On my knees, I gripped the bottom of the bedpost white-knuckled, squeezing my eyelids tight. “God, please make this stop,” I begged. Then I assured myself, “I know it will stop. I’m ok. It’s ok.”

My second run with vertigo recently ended and it lasted seven weeks. The first time was six years ago when I woke up in a full spin that morning, certain something dreadful was wrong. Once I learned what it was and that nothing provides relief, I lived in anticipation of a room spin while the remainder of my days were off balance.
The week it originally started back then, we had an appointment to refinance our house. We made it half way downtown before I clutched the car door, asking my husband to turn around.
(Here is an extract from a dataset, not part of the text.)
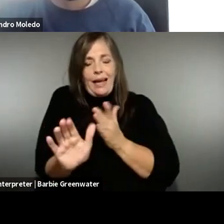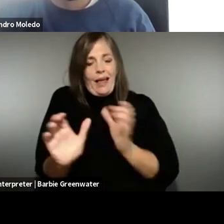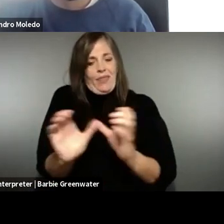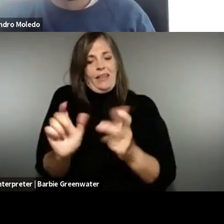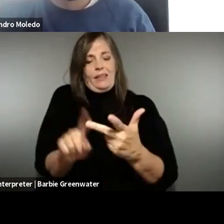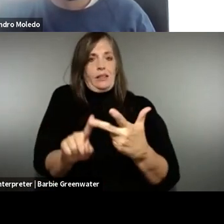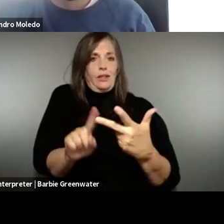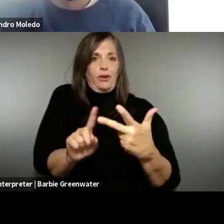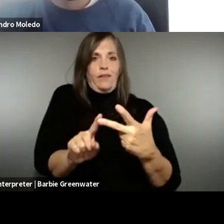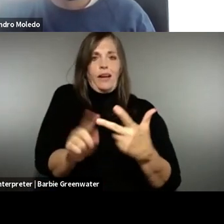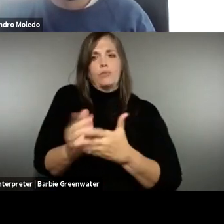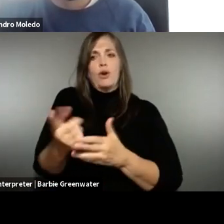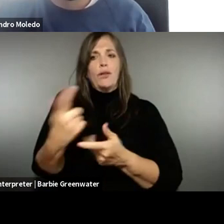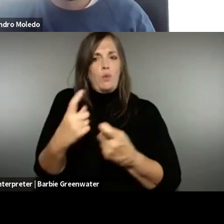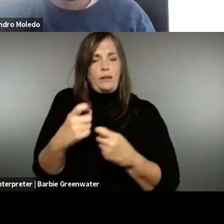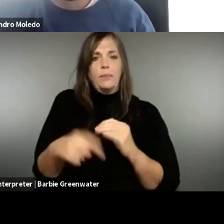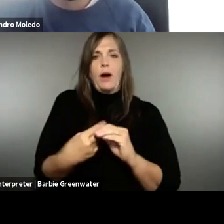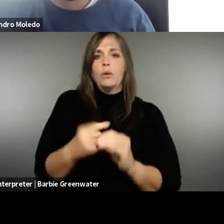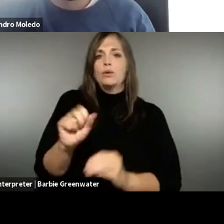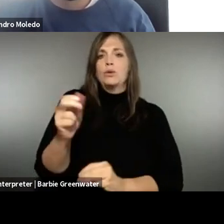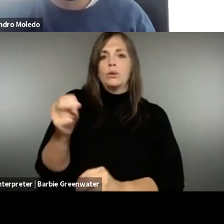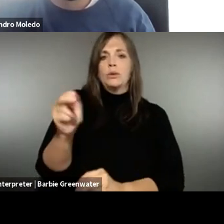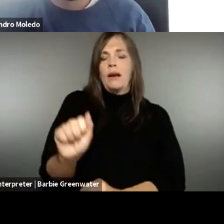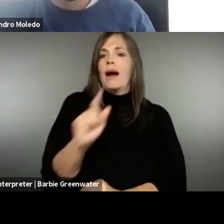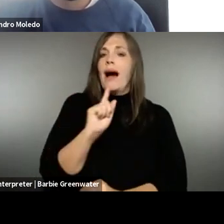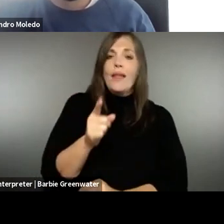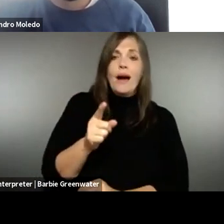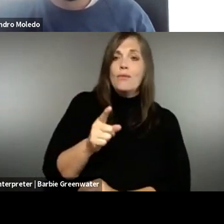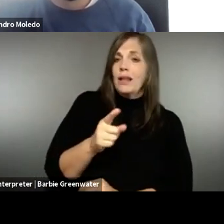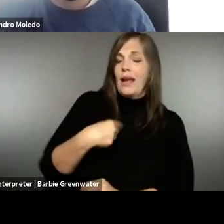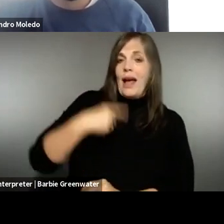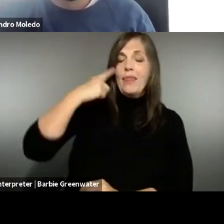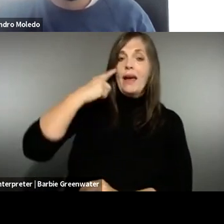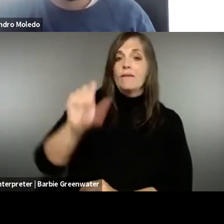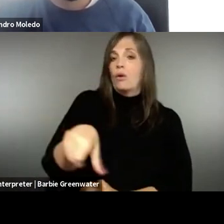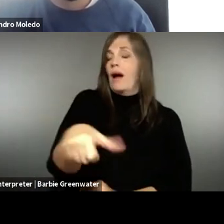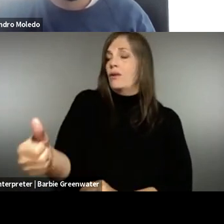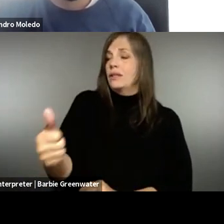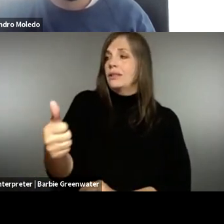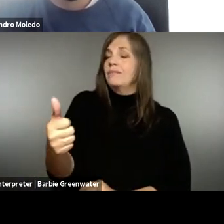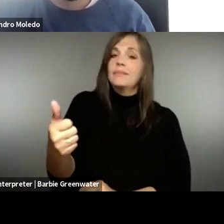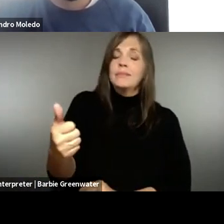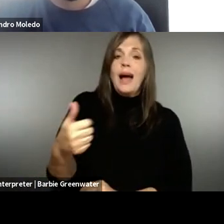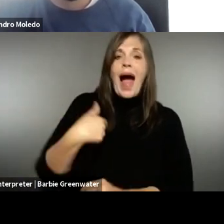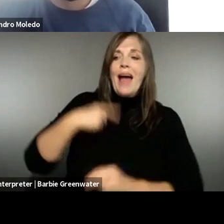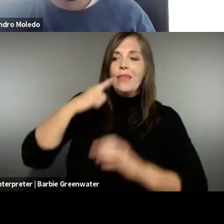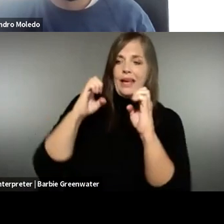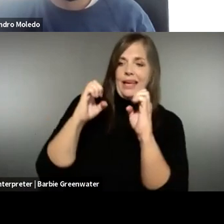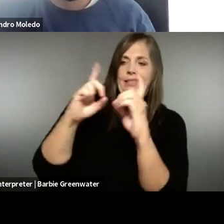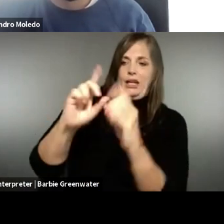and resources around that. And the expertise, building the expertise. This comes to the certification aspect that you were asking about, Susanna,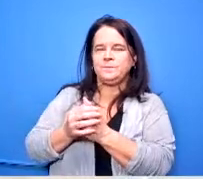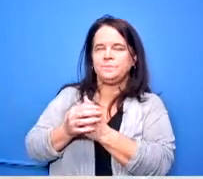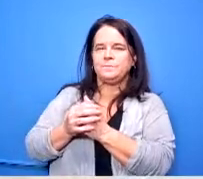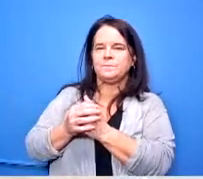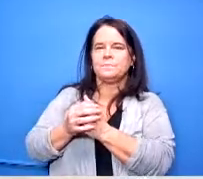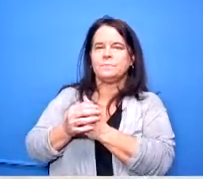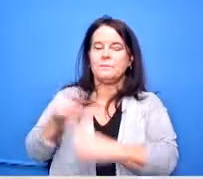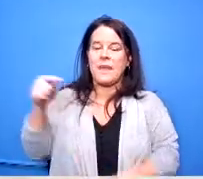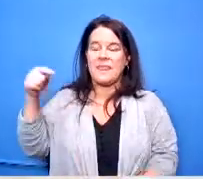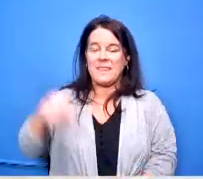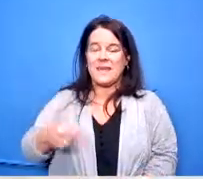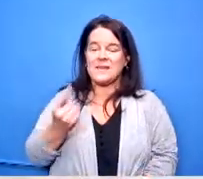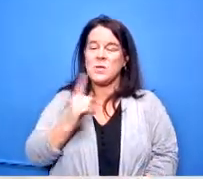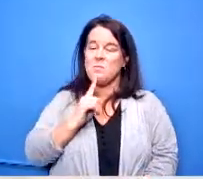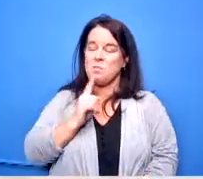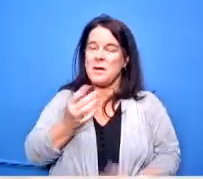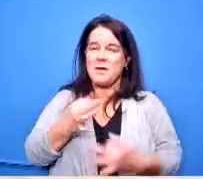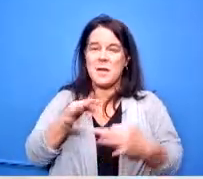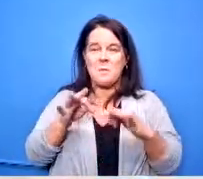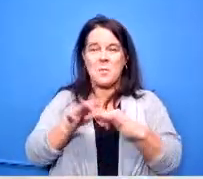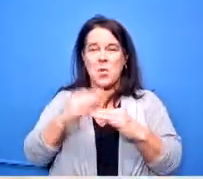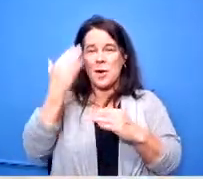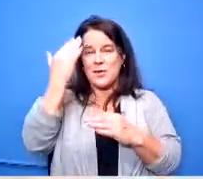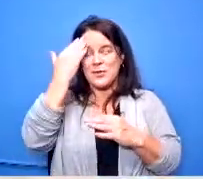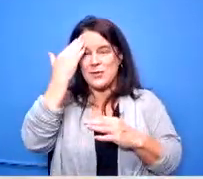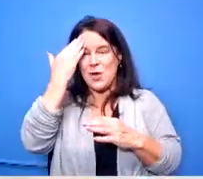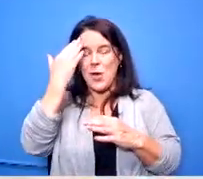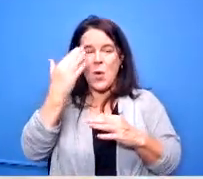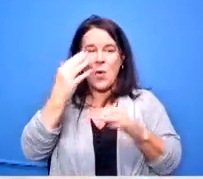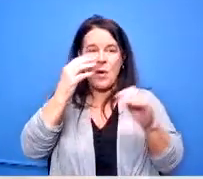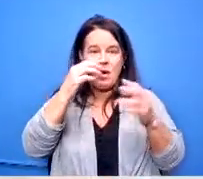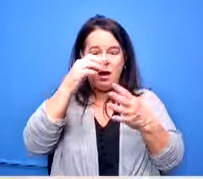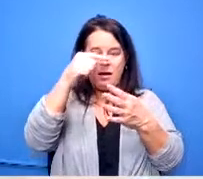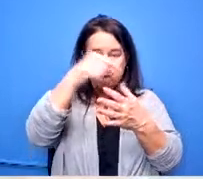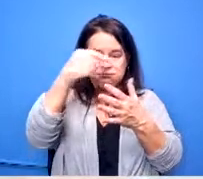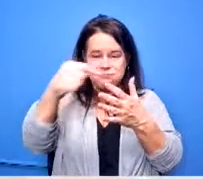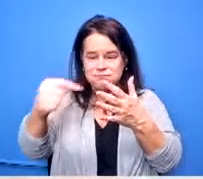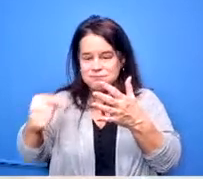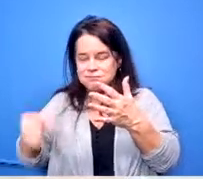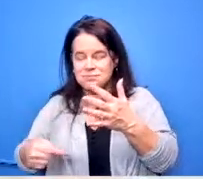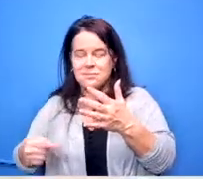a really important one to know all the angles and all the pieces and parts of before we actually uh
Once back home, he called the refinance people, trying to reschedule. They offered to send someone to the house. Standing at the kitchen island later that evening, we briefly explained why we couldn’t make it to the office. The young woman’s face immediately softened and empathized. “Oh my gosh, my Dad had vertigo on and off for years. That condition will make you batshit crazy.” I would eventually discover she was right.

There are several forms of vertigo which include varying reasons for the initial onset and how it presents throughout its duration. Mine was a general state of positional vertigo. I thank God that this type allows relatively normal living.
When I spoke to my pastor about it six years ago, he explained how he too opened his eyes one morning to find his bedroom whirling around him at warp speed. His CT showed a brain tumor which was subsequently removed and he was healed. His story put mine in quick perspective.
My CT back then showed nothing, praise God. The usual Dix-Hallpike test for benign paroxysmal positional vertigo (BPPV) didn’t trigger another spin, so the technician didn’t observe my eyes flickering. If something can’t be seen, general physicians are skeptical and hint that you may be nuts. A relatively normal person suddenly disoriented in a public place without warning, living on edge anticipating the worst…sounds like panic to the medical professionals. “No wax in your ears, you’re fine.” This made me retreat, silencing my explanations, alone in my misery.
While the spin lasts seconds, the continuous, watery, foggy sensation in my head was every day all day. Planning my daughter’s high school graduation back then, the daylight hours felt like climbing out of a 22-hr car ride in a pickup truck without shocks, then jumping into an elevator and riding up and down for a few more hours. I moved gingerly, careful how I turned. Sleep was abruptly disturbed if my head fell to the right while propped up on my bed wedge.

This time, by week three, I was researching weird at-home remedy videos, sticking my fingers in my ears, massaging my Eustachian tubes, all to no avail. The randomness is frightening, the constant-ness near maddening. At home, I wandered around frustrated. When going out, I was pulled together and didn’t speak of it to anyone. During a friend’s birthday dinner conversation, I smiled all through the constant haze and soft motion of a boat ride.
There are surely far, far worse circumstances and conditions – this is not lost on me.
My husband’s colleague texted to say his wife was taken to the ER with severe dizziness. They determined she had a bout with vertigo. I expressed my sincere concern, deeply empathetic to the initial fear it presents, along with the never-ending, every minute off-balance feeling throughout the days. He responded, “it could have been something much worse. She’s fine.”
It could have. She is. But it is miserable and you feel anything but fine.
If you happen to be experienced with vertigo, please comment if you can help others, and I pray for you right now as I type this sentence. In Jesus’ name, may we each be freed from this.